На Дедовом поле везде мелькали белые рубахи: на низких-то курганах женщины еще причитали и бились о землю, взывая к умершим родичам, на других уже отплакали и крошили вареные яйца, угощая дедов, а где-то уже сами принялись за блины, пироги и кашу, попивая брагу и проливая из каждой чарочки немного на траву. В Родоницу, последний весенний праздник поминания предков, все люди из окрестных родов собирались сюда, где в длинных курганах уже не первый век находили себе посмертное жилье все умиравшие в округе Капельской Лады. Народу было много, и Метелица скоро потеряла Искрена из виду, но все смотрела туда, где он пропал среди могил рода Неревичей, смотрела, смотрела, не веря, что все уже кончилось.

«Ну, зимой было одно…» Его слова звучали в памяти, как последние звуки погибающего мира. И от неотвратимой жестокости этих слов весь белый свет — зеленая луговина, светлые стволы берез, темно-голубое небо — словно бы рвался на части и в широкие прорехи лезла черная бездна… Разом рухнула ее судьба, уже, казалось бы, сложившаяся, и даже было странно, что земля не тает под ногами, что все так же крепок ствол березы за спиной, что шумит листва и дед Гудила уже запевает хриплым полупьяным голосом «Калинушка с малинушкой, лазоревый цвет», а старуха Гудилиха привычно колотит охальника крепким коричневым кулачком по шее… Все как всегда.

«Зимой было одно…» Зимой… Ведь не на веревке же она его таскала всю зиму на посиделки в беседу Куделичей, сам приходил! Сам садился рядом с ней, смеялся, рассказывал то одно, то другое и посматривал на нее так по-особенному: с намеком и словно бы выжидающе. И от этих намеков она потом каждую ночь едва могла заснуть, ворочалась на полатях между младшими сестрами, так что Турица просыпалась и в досаде пихала ее кулачком в бок: дескать, сама не спишь, так хоть другим дай! А она не могла спать, с восторгом и замиранием сердца перебирала в памяти каждый его взгляд, каждое слово, и сам звук его голоса казался значительным и важным. С каким нетерпением она ждала весны, игрищ Ярилина дня, потом Купалы, когда надеялась навек расстаться с девичьим венком. Она твердо верила, что будет женой Искрена. Но вот… «А теперь другое…» И нет смысла напоминать ему о прошлом. Насильно мил не будешь.

— Ой, доченька моя любезная, белая ты моя лебедушка, березка моя стройная! — причитал где-то рядом женский голос. Метелице казалось, что это плачут по ней, что сами подруги-березки оплакивают ее погибшую любовь. — Осталась я без тебя, горемычная, нет мне радости, нет утешения. Некому мне косы девичьи заплести, некого мне домой с игрища поджидать. Все девчоночки, подружки твои, уж который год невестами называются, в девичьих лентах красуются, приданое готовят, женихов поджидают. Ты одна, моя кровиночка, под сырой землей, под зеленой травой. По весне идут все твои подруженьки в зеленую рощу, срывают цветочки лазоревы, свивают веночки девичьи, пускают по водам быстрым, а ты одна, моя голубка сизокрылая, сама как цветочек, рано увядший! Осталась одна я, как горлица на сухом дереве, на вечерней заре ждать мне некого!

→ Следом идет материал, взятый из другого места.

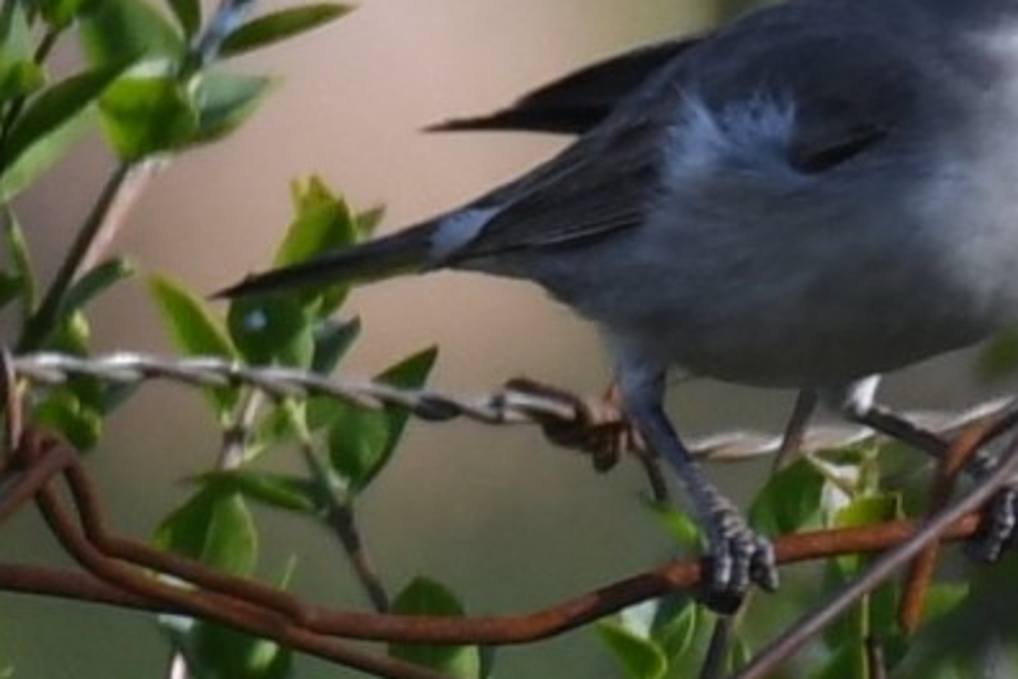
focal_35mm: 1987
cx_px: 1100
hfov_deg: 1.0
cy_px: 177
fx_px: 56184
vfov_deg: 0.7
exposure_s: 1/640
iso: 200
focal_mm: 500
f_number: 6.3
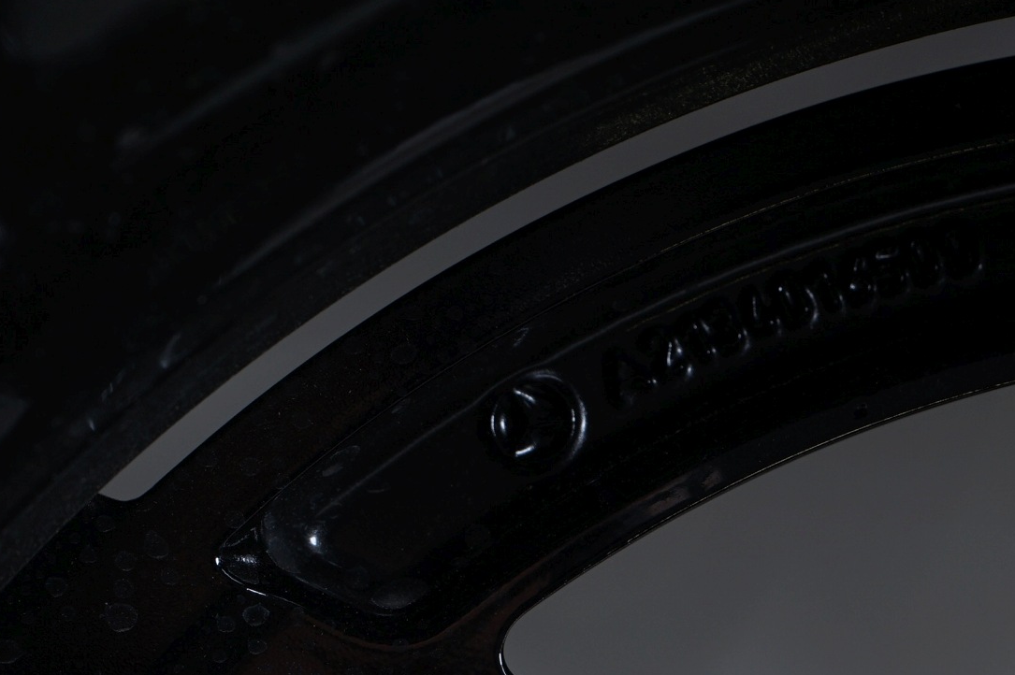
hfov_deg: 22.0
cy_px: 335
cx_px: 720
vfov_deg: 14.8
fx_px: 2592
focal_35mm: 92
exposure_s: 1/125
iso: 250
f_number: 7.1
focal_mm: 52
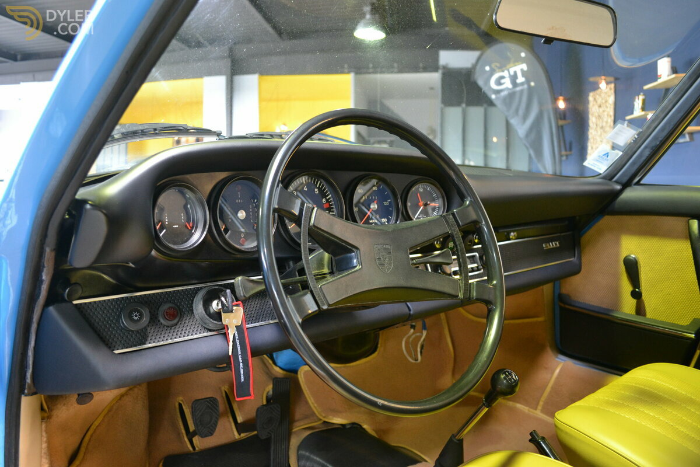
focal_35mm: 27
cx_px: 350
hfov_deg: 67.4
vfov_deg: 47.9
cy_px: 234
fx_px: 525
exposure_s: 1/15
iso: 900
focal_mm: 18
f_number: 3.5
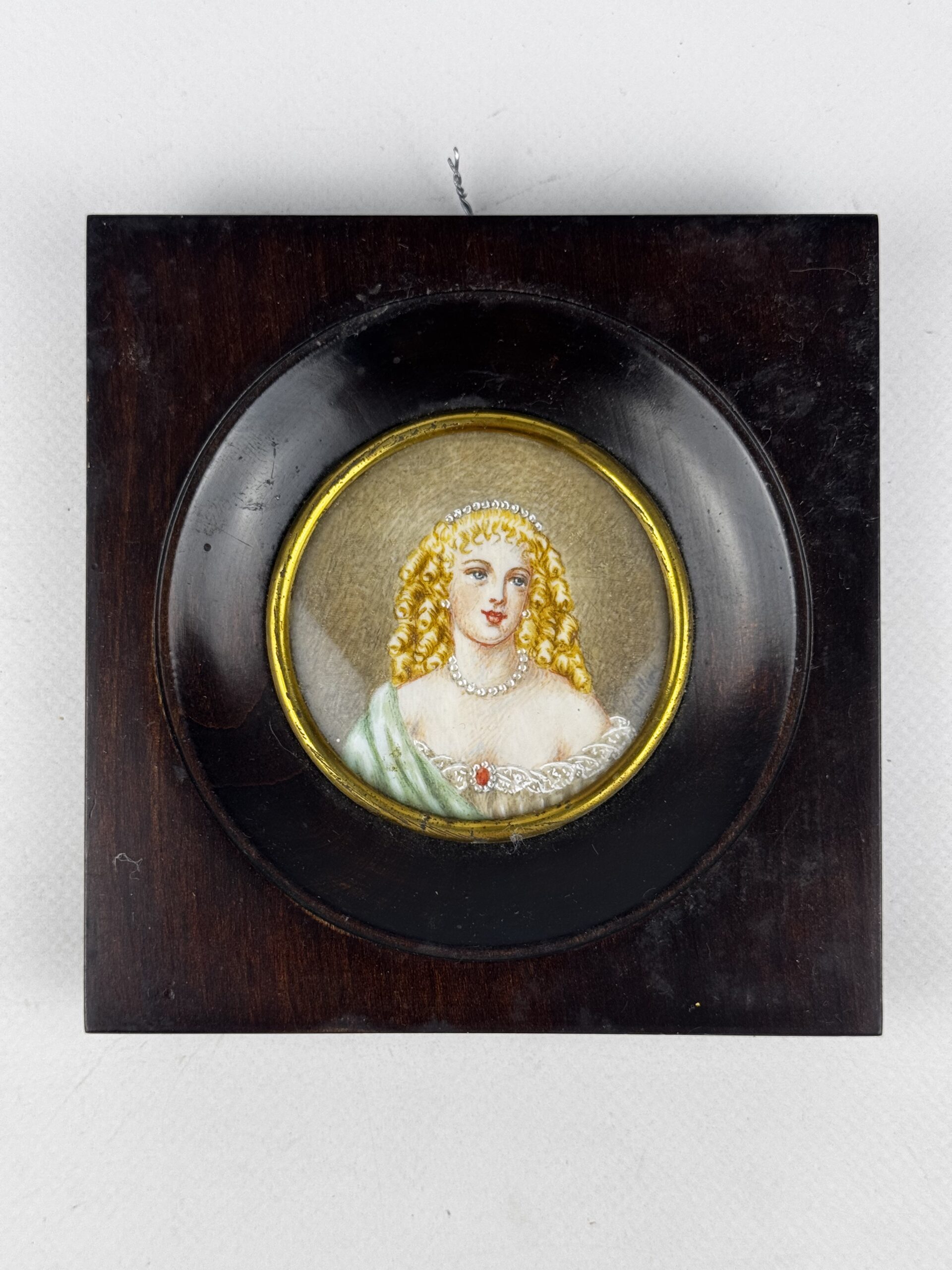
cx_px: 476
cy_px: 635
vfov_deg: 39.7
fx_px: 1760
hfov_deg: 30.3
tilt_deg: -86.8
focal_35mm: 48
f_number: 1.78
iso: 64
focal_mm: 6.76
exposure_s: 1/276
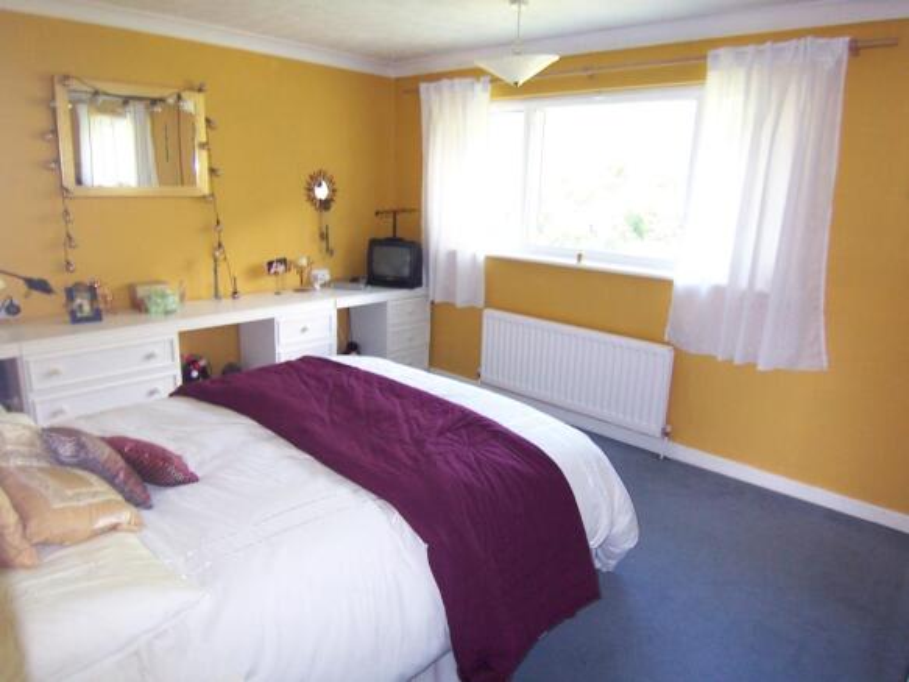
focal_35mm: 23
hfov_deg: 73.9
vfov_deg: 58.9
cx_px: 454
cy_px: 341
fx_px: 604
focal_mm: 3.8
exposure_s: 1/30
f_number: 2.8
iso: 200
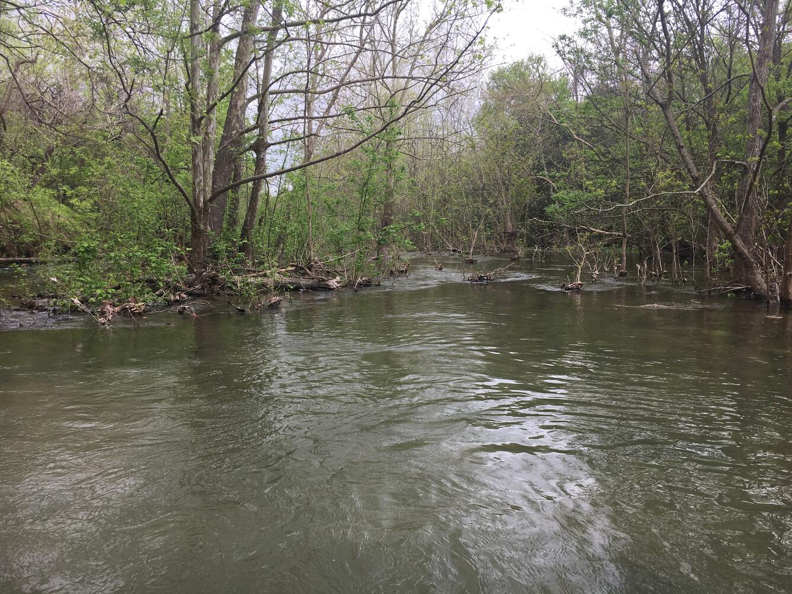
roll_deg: -0.3
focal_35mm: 29
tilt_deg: -4.3
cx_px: 396
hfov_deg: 61.7
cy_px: 297
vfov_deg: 48.2
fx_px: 664
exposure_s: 1/270
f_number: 2.2
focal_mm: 4.15
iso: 25
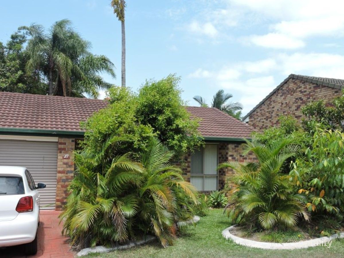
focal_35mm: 35
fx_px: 348
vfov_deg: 40.7
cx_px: 172
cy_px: 129
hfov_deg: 52.6
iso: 100
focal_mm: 6.3
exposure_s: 1/640
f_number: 3.8
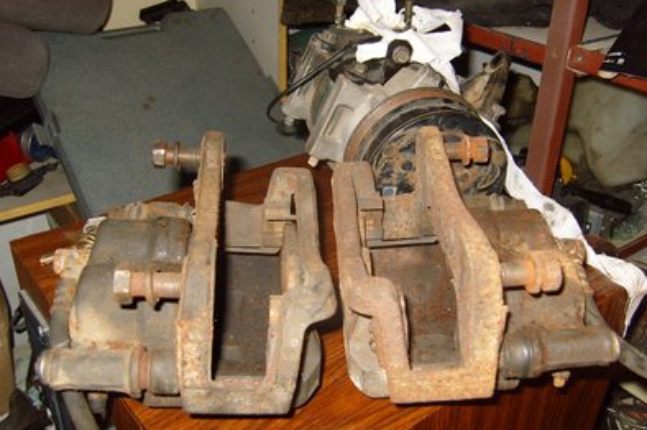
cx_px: 327
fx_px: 664
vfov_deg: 35.9
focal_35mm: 37
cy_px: 225
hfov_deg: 51.9
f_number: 2.8
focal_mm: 7.4
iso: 100
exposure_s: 1/30
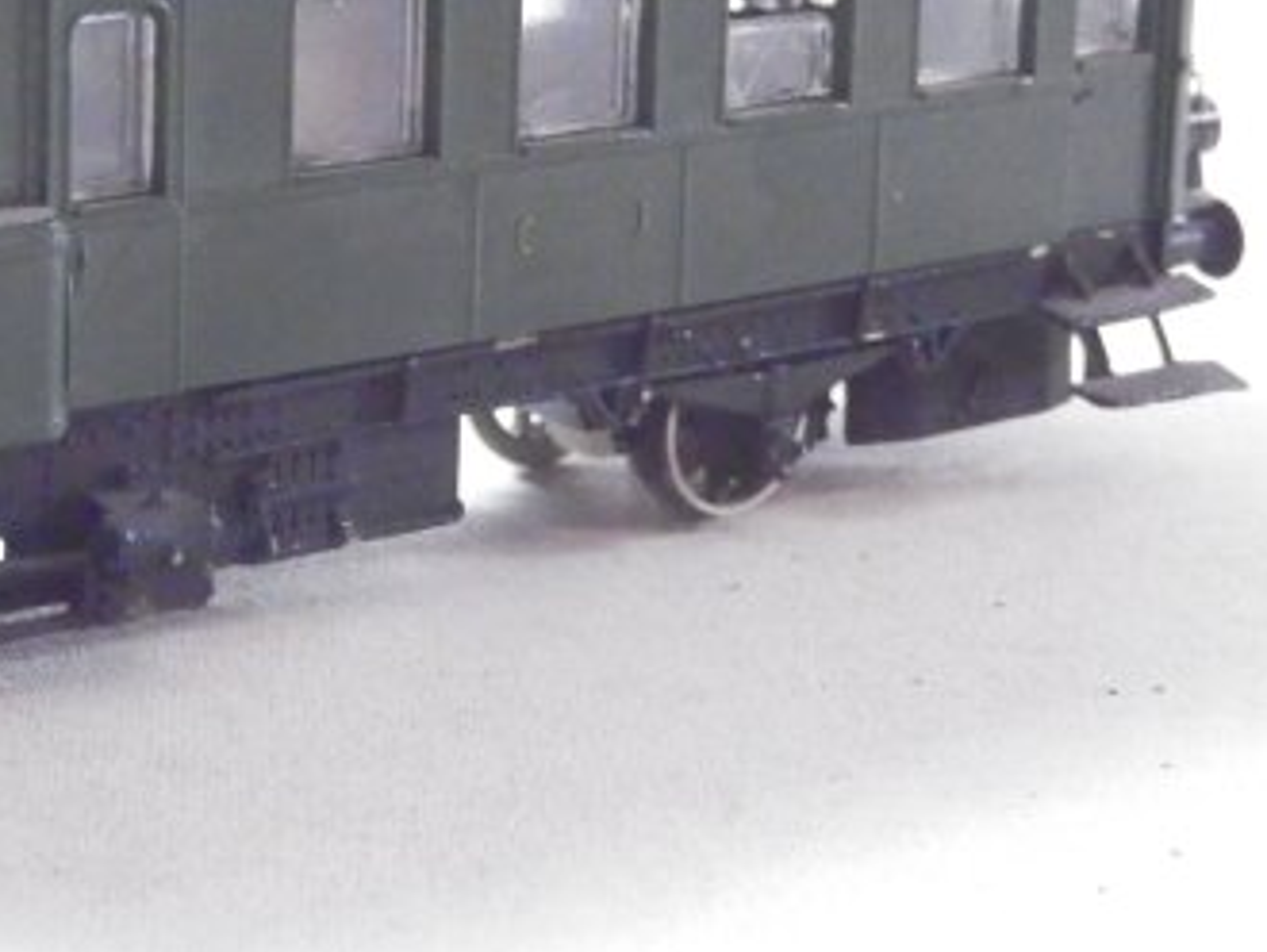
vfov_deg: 12.3
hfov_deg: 16.2
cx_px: 161
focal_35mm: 120
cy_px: 180
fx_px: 4395
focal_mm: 11.9
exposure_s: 1/160
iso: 2500
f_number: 4.4
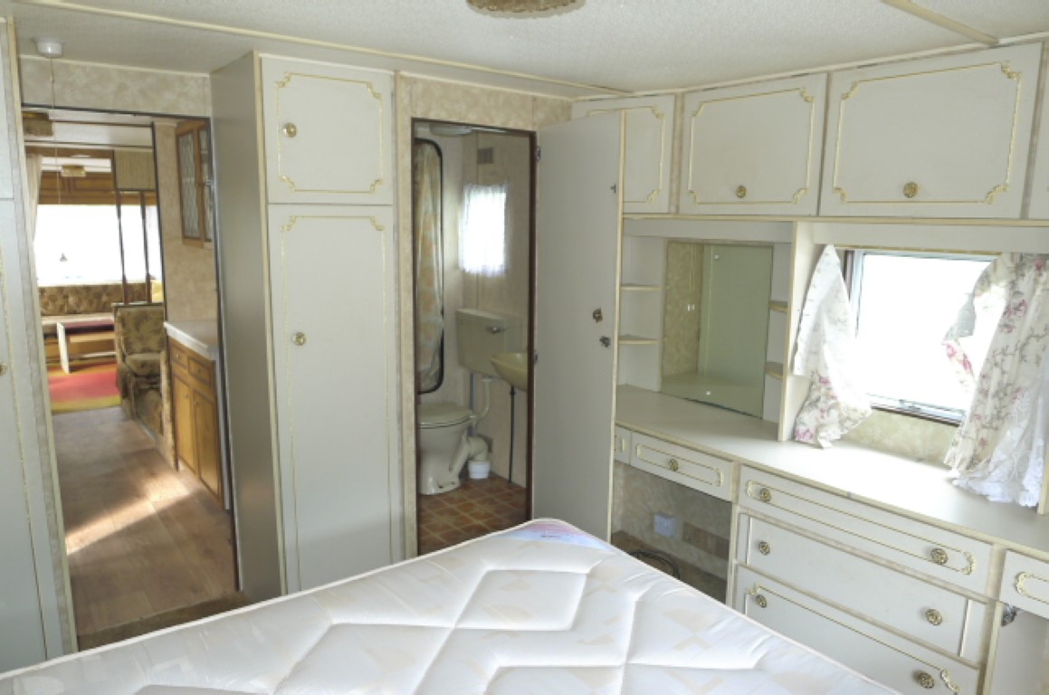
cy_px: 348
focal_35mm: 24
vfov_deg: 52.9
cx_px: 524
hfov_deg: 73.8
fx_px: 698
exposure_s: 1/50
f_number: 2
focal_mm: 5.1
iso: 400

Ах да! Метелица медленно обернулась, поглядела. Ее тетка, Былятиха с огнища Лютичей, все еще сидела на куртане, причитая над крохотным, никому, кроме нее, уже не видным бугорком. Там лежала ее единственная дочка, умершая в тот же день, как родилась, не успевшая даже получить первое детское имя. С тех пор прошло семнадцать лет, и Метелица была одной из тех «подружек»-ровесниц умершей, матерям которых так завидовала Былятиха. И сейчас Метелица охотно поменялась бы с той крошкой, которая умерла, не успев ничего увидеть в жизни, не испытав этой ужасной сердечной боли, от которой сам воздух колом застывает в груди.

Отвернувшись, она прижалась лбом к шероховатой, в крупных черных язвах березовой коре, и слезы горячо потекли из-под опущенных век. Весны для нее не было.



Пять дней от Родоницы до Берегининого дня Метелица жила как во сне, стараясь никому не подать виду, как ей плохо. Может, никто и не заметил, что зимой он все льнул к ней… На это надежды было немного, но Метелица скрывала боль и старалась держаться, как будто ничего не случилось.

Правда, и дел ей хватало: уже совсем близок был Берегинин день, когда берегини-росеницы выходят из воды, чтобы почти два месяца жить рядом с людьми и помогать плодородию нив. Их полагалось встречать подарками, чтобы они знали, как рады им люди и как благодарны за помощь. Метелица была хорошей рукодельницей, и каждому гостю на ее свадьбе пришлось бы это признать — для каждого в подарок был заготовлен или вышитый пояс, или рукавицы, или рушник. Она старалась не смотреть на сундук со своим приданым и подарками, которые готовила всю осень и зиму, но слезы то и дело падали ей на колени, орошая рубашку для берегини, как сама берегиня в будущем должна орошать посевы на полях.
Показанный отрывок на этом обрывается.